Palm Oil Futures and the Malaysian Stock Exchange

It is important to understand the significance of the palm oil market in the Malaysian Stock Exchange. Since the 1980s, the Malaysian Stock Exchange has been the world’s largest trading hub for palm oil futures. Today, Bursa Malaysia has introduced an electronic platform for trading in the crude palm oil market. The FCPO is the world’s benchmark for palm oil futures (FactualWorld, 2014). Over the years, the Bursa Malaysia management team has strived to improve the Malaysian palm oil trading platform to enhance its position as the world’s leader in the palm oil market. While Malaysian FCPO remains the global pricing standard for crude palm oil, the team introduced OCPO as an extension of the FCPO. It shows the highly developed Malaysian derivatives market. The FCPO is a form of a contract that helps traders to manage risks in hedging activities.

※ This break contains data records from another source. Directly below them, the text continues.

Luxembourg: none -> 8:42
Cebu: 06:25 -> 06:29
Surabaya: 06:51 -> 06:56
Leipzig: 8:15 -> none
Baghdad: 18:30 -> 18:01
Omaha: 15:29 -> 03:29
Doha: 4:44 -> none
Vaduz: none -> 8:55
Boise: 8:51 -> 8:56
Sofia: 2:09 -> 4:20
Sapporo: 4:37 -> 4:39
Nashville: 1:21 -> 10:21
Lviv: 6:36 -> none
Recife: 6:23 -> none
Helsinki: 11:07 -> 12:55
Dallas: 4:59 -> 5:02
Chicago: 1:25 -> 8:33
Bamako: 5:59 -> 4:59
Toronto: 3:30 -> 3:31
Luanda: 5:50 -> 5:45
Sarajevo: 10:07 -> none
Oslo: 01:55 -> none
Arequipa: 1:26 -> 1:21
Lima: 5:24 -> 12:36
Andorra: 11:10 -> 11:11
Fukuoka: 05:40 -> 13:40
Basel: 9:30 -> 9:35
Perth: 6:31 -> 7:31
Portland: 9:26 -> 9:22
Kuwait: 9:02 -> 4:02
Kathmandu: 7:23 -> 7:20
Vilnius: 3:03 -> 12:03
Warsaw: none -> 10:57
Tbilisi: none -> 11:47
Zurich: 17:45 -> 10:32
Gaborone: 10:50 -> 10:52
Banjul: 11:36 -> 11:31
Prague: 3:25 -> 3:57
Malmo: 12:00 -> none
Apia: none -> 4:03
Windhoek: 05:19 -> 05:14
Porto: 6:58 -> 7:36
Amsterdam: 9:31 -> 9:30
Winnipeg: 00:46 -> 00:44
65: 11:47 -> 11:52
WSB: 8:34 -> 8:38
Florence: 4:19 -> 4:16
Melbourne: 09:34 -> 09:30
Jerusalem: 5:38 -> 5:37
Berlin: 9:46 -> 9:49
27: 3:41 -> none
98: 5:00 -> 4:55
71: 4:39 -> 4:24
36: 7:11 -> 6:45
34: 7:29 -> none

However, external factors also influence trading in palm oil. For instance, Afonso and Poole (2013) noted that during the past election, the palm oil stocks and ringgit fell. In other words, during elections, investors may “avoid holding ringgit-denominated assets for fear of political risks” (Afonso and Poole, 2013). In some cases, traders have cut their projections and average selling prices because they claim that crude palm oil may experience a gradual price appreciation and poor growth in inventory alongside other uncertain issues in the global economy. Other factors related to Ramadan might also result in increased export of palm oil. However, the market volatility occasioned by unbalanced developments in the global economy, palm oil stock, bird flu in China, and the clean energy policy implementation has continued to influence market forecasts and pricing strategies.

However, many investors believe that the Malaysian Stock Exchange provides better opportunities for trading due to readily available information regarding the market and improved insights on the global crude palm oil activities.


A stock exchange has a fundamental role in the economic development of any given state. A vibrant stock market shows a country’s economic development. The Malaysian Stock Exchange is among the world’s active stock exchanges. Moreover, Bursa Malaysia’s position as a trading platform in an emerging economy makes it interesting to both investors and academics alike.

Between 1997 and 2014, the Malaysian Stock Exchange has experienced growth coupled with market volatility. Such growth patterns correlate with the growth in the country’s GDP. The Malaysian Stock Exchange has defined and set a benchmark in the world’s crude palm oil market for many years.

In some instances, it has become difficult to predict future activities of the stock market. This study shows that government monetary policies, political activities and sentiments, and other external factors, such as the global financial crisis have major impacts on stock exchange trading patterns. Therefore, it is imperative for governments to understand how policies and other factors affect stock markets.


Afonso, S., and Poole, J. (2013). Palm Oil Declines as Malaysian Stocks, Ringgit Drop on Elections. Bloomberg. Web.

Cheong, C. W. (2008). A Sectoral Efficiency Analysis of Malaysian Stock Exchange Under Structural Break. American Journal of Applied Sciences, 5(10), 1291-1295.

FactualWorld. (2014). Bursa Malaysia. Web.

Trading Economics. (2013). Malaysia Stock Market (FTSE KLCI). Web.